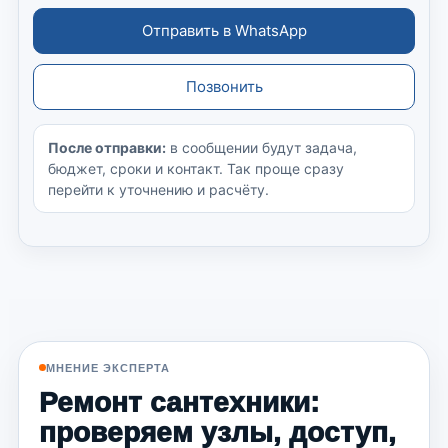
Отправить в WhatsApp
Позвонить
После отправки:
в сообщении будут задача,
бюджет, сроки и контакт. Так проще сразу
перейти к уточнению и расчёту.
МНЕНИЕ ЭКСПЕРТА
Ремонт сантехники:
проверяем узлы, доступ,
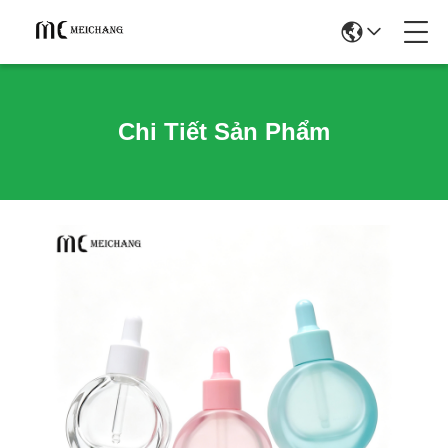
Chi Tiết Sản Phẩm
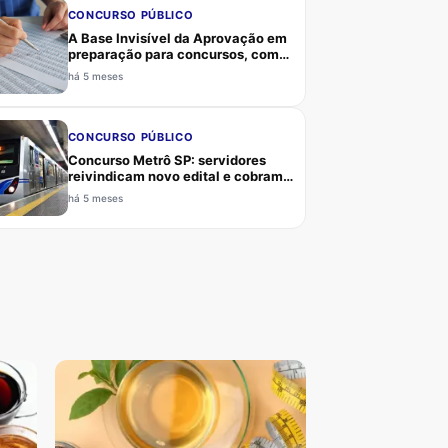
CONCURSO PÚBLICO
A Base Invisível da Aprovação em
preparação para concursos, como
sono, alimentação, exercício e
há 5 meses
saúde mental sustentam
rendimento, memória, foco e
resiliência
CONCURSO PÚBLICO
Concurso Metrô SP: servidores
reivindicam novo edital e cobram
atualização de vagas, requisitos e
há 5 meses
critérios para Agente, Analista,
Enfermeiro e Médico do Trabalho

● **Work request**
Please write out the text of all the records again, replacing "há 5 meses" with "há 2 meses" and changing nothing else. Leave the pictures out.

● **Response for this exercise**
Отправить в WhatsApp
Позвонить
После отправки:
в сообщении будут задача,
бюджет, сроки и контакт. Так проще сразу
перейти к уточнению и расчёту.
МНЕНИЕ ЭКСПЕРТА
Ремонт сантехники:
проверяем узлы, доступ,
Chi Tiết Sản Phẩm
CONCURSO PÚBLICO
A Base Invisível da Aprovação em
preparação para concursos, como
sono, alimentação, exercício e
há 2 meses
saúde mental sustentam
rendimento, memória, foco e
resiliência
CONCURSO PÚBLICO
Concurso Metrô SP: servidores
reivindicam novo edital e cobram
atualização de vagas, requisitos e
há 2 meses
critérios para Agente, Analista,
Enfermeiro e Médico do Trabalho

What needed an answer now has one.